Sorular, sorular, ah şu sorular!Nerede saklı peki cevaplar?
...
Aşağılık kompleksi, bizi bizden alıp , bizi başkalarının giysilerinin içine somak gibi sinsidir damarlarımızda. Bireysel psikoloji ekolünün kurucusu Alfred Adler tarafından ortaya atılan bu komplekse sahip insanlar genellikle kendini ispat etme çabası içerisinde, sıklıkla farkına bile varmadan kendini eziyete sürükleme eğilimi içerisinde olurlar. Aşırı bir kazanımı içinde bastırmaya çalıştığı yetersizlik duygusu ile kıyaslama çabasına sürüklenen birey, hastalığın diğer bir evresi olan başarısızlıklarını ört bas etme hezeyanı içinde başkalarını ezerek güç bulmaya çalışır. Kendisine saygısını yitiren varlıklar, sonuç olarak artık hiç kimseye de saygı duymamaya başlar.

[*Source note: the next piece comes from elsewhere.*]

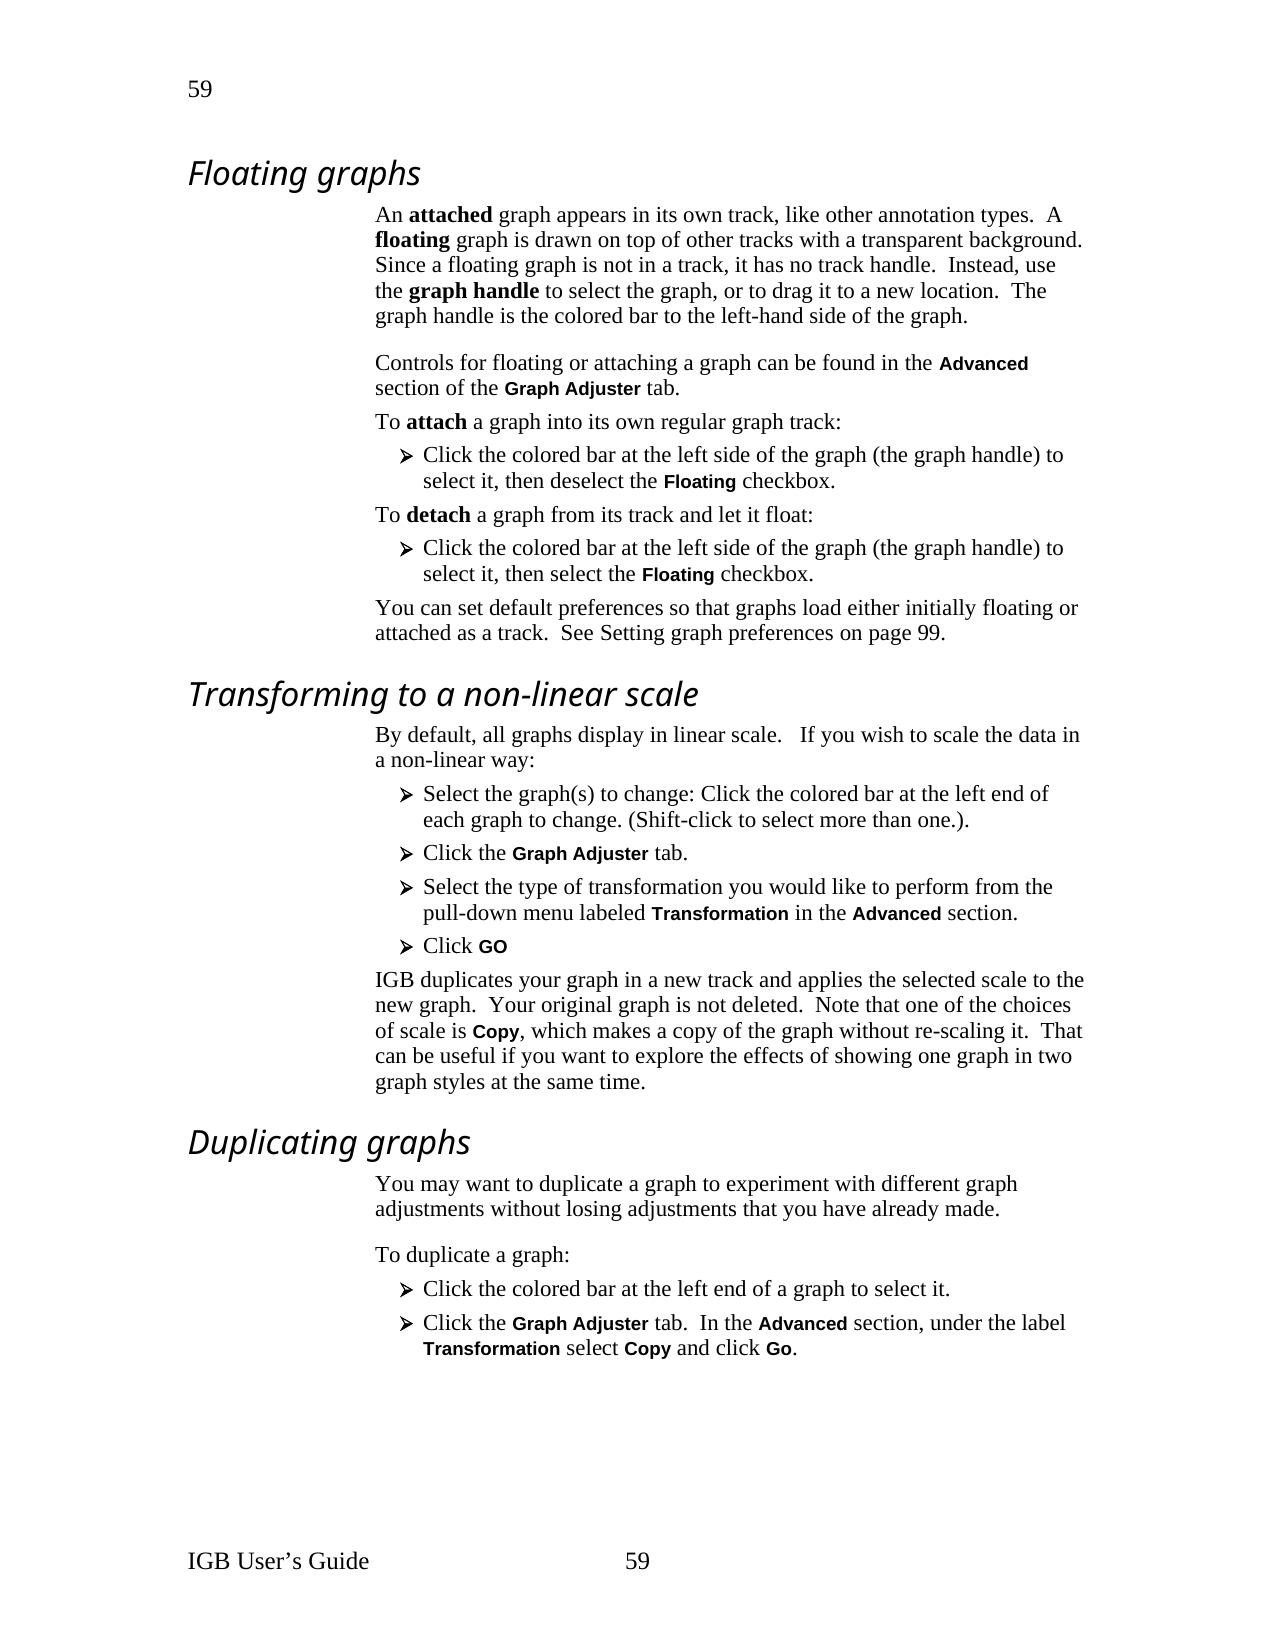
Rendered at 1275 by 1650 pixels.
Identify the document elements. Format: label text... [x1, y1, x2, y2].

Bu kompleksin içimizde nasıl geliştiği ise hep birer soru olarak kalacak değildir elbet. Az gelişmiş bir ülkede bir birey her zaman için " gelişme " kavramının anlamını tam olarak bilmemiştir; çünkü bilememiştir. Mesela pirinci ele alalım. Az gelişmiş ülkenin insanı hizmetin yani pirincin tabağına nasıl geldiği, hangi süreçlerden geçtiği, ne kadar emek ve enerji harcandığı konusunda en ufak bir fikre bile sahip değilken; onu üreten toplum, yani gelişmiş milletin insanı yoktan var eden bir güçmüş gibi tanrılaşır diğer toplumların gözünde. Tam da bu noktada devereye insani duygular ve aşağılık kompleksleri giriverir. Tek taraflı tüketimin süreklilik kazanması sürecinde üreten toplum aslında gücü ile hangi güç olduğu hiç farketmez, tüketen toplumu ezmektedir. Ezilen taraf insanın içinde içini kurt gibi kemiren aşağılık kompleksi baş gösterir ve artık bir salgın haline gelmek için hazırdır kompleksler...

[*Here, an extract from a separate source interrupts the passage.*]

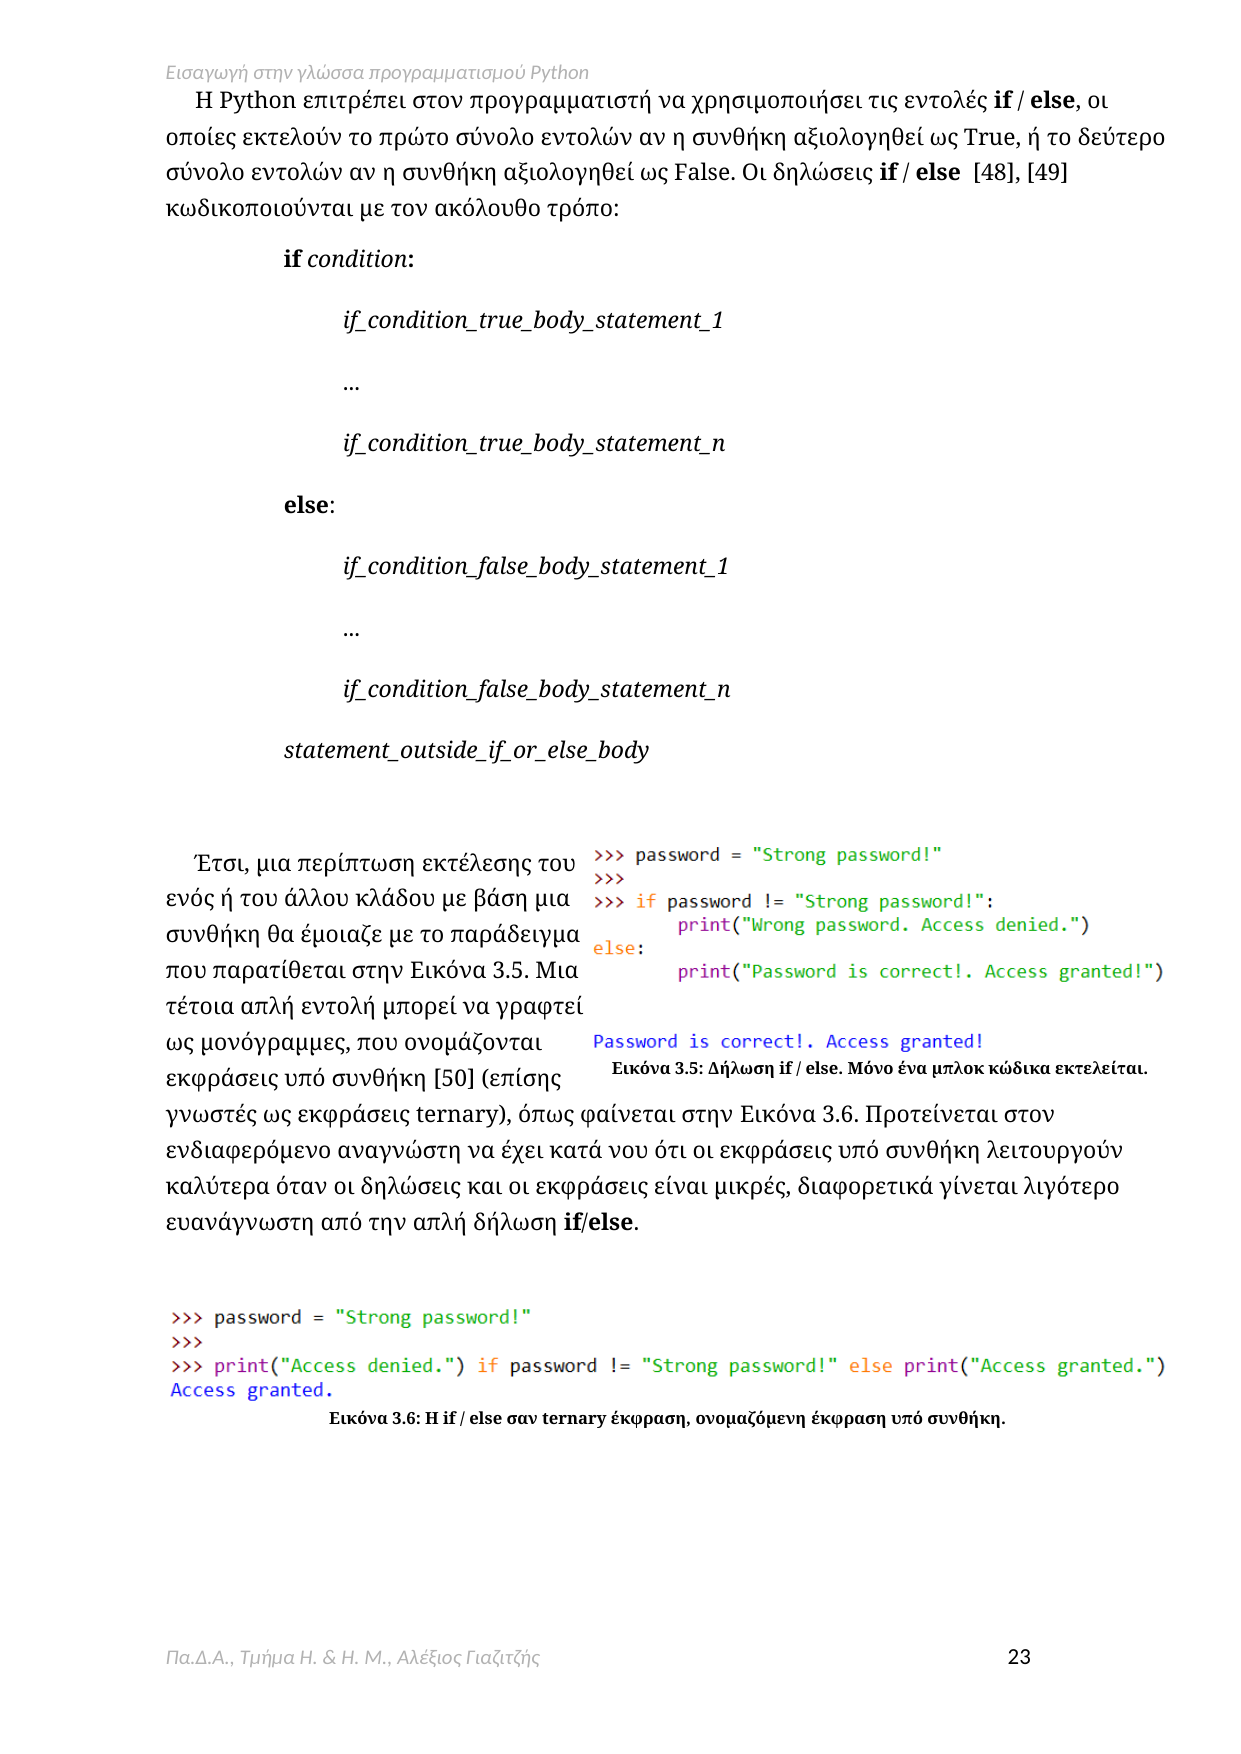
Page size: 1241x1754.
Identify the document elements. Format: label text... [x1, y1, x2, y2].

Bu noktaya kadar herşey çok açık gözükse de aslında karanlık bir çıkmazdır bu konu. Kimi teorisyenlere göre yapıcı olduğuna inanılan komplekslerimiz kapanmaz yaralara dönüştüğünde, bir kültür ya da bir gelenek haline geldiğinde kitleler tarafından yadırganır ve dışlanır. Kimi teorisyenler ise kişinin kendisini geliştirmesine katkıda bulunuyorsa kompleksler yapıcıdır!!! Diğerleri ise ego sahibi olduğunun varkına varan her bireyin " Hep bana, hep bana" diyeceğine adı kadar emindir.
...
Düşünün ki arap kültürüne sahip bir bireysiniz. Ortada da bir tabak dolusu pilav...elin işlev gördüğü yemek yeme eylemi sırasında size çevrilen bakışlardan da bihabersinizdir. Mırıldanan dudaklar sizi hiç ilgilendirmez; çünkü siz yemek yiyorsunuzdur. Hem de kendi has yöntemleriniz ile. İslamiyetin bile insanlaştıramadığı kralcı zihniyet işte!, diye bir mırıltı yükselir masadan. Sizi kültürsüz, eğitimsiz olarak etiketleyebilirler. Dışlanır, yadırganırsınız da. Peki ama bizden olmadığını düşündüğümüz bu kültürü nasıl olur da es geçer ve dışlayabiliriz futursuzca?
Dışlayamayız, dışlanırız...İştahımızı kapattığı için, diye düşünsek de üstün olduğumuzu düşünerek aslında çok da insani bir şekilde aşağılık kompleksimize yenik düşeriz. Coca Cola kültürü, ipod gençliği derken hepsinin içi boşaltılımış birer kavram olmaktan ileri gidemediğinin fakına varmamız gerekir. Ötekileştirmek, öteki olmaya yanaşmadığımızdan kaynaklanır ve kimse "Öteki" olmak istemez. Nedeni ise "öteki" nin bir etiket olmasındandır.
"Etiketlemeden önce düşünün" diyen bir medya kuruluşunu düşünün... Çoktan etikelemiştir de yapmamış gibi gözükmek istediği için etiketlemeden önce düşünmemizi ister bizden...Saygı duymamızı değil!